Konservative und operative Wirbelsäulentheraphie

  • Chronische Rückenschmerzen

stellen entsprechend ihrer volkswirtschaftlichen Bedeutung eine besondere Herausforderung bei der Behandlung dar und sind mittlerweile zu einer der Hauptursachen für Arbeitsunfähigkeit geworden.

Die differenzierte Behandlung des akuten und des chronischen Rückenschmerzes ist ein Arbeitsschwerpunkt der Klinik. Die breite Palette der an der HELIOS Klinik Rottweil angebotenen minimalinvasiven Techniken stellt dabei sicher, dass für ein spezifisches Rückenschmerzproblem die optimale Therapie für den betroffenen Patienten gewählt wird. Das Spektrum der Behandlung von degenerativen Wirbelsäulenerkrankungen umfasst unter anderem gezielte Injektionen und Infiltrationen.

Ebenfalls werden in Kooperation mit der Klinik für Anästhesiologie, Intensivmedizin und Schmerztherapie verschiedene Sonden- und Kathetertechniken an der Bandscheibe und/oder im Wirbelkanal bei der Behandlung des chronischen Rückenschmerzes eingesetzt.

Die zeitgerechte Einleitung und therapiebegleitende Überwachung von physiotherapeutischen Maßnahmen, von Krankengymnastik aus der Entlastungshaltung, von rückenschulenden Maßnahmen sowie von physikalischen Therapiemaßnahmen spielt ebenfalls eine zentrale Rolle für das erzielbare Behandlungsresultat bei der konservativen Wirbelsäulentherapie und stellt oftmals den nachhaltigen Erfolg sicher.

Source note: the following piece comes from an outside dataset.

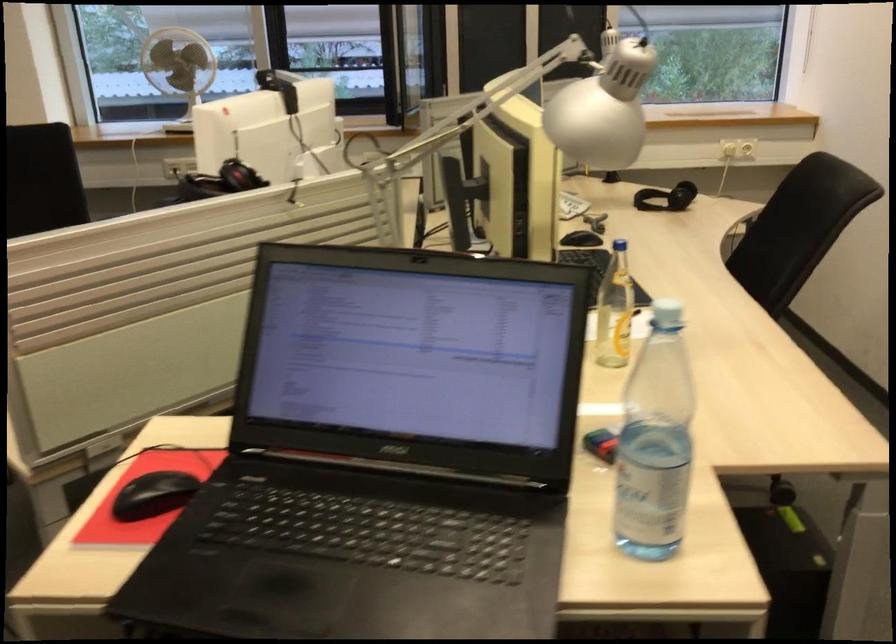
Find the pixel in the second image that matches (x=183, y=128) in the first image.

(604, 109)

Realisiert wird das an der Klinik für Unfallchirurgie und Orthopädische Chirurgie der HELIOS Klinik Rottweil durch eine enge Kooperation mit dem Reha-Team – Physiotherapeuten, Krankengymnasten, Ergotherapeuten, u. a. – unter kontinuierlicher ärztlicher Überwachung der Behandlungsmaßnahmen.

 

Sofern die konservative Behandlung nicht zum Erfolg führt, muss bei Bandscheibenschäden oder anderen Einengungen des Wirbelkanals die operative Therapie in Betracht gezogen werden.

 

  • Wirbelfrakturen

kommen in jeder Altersdekade vor. Ursächlich sind Stürze, oft schon aus einer Höhe von einem Meter.Bei Osteoporose treten die Wirbelfrakturen auch spontan, also ohne einen Unfall, auf. Die Art der Behandlung hängt vom Schweregrad der Fraktur ab.

Im Falle der operativen Therapie führen wir minimalinvasive Verfahren durch. Dabei wird der Wirbelkörper mit Knochenzement, einem speziellen Füllstoff, aufgerichtet und stabilisiert (Kyphoplastie). Bei instabilen Frakturen wird über kleine Inzisionen eine innere Fixation durch ein Schrauben-Stab-System eingebracht.

Die minimalinvasiven Verfahren erlauben bereits am ersten Tag nach der Operation die Mobilisation des Patienten. Die Entlassung kann ebenfalls sehr früh nach Hause oder in eine Rehabilitationseinrichtung erfolgen.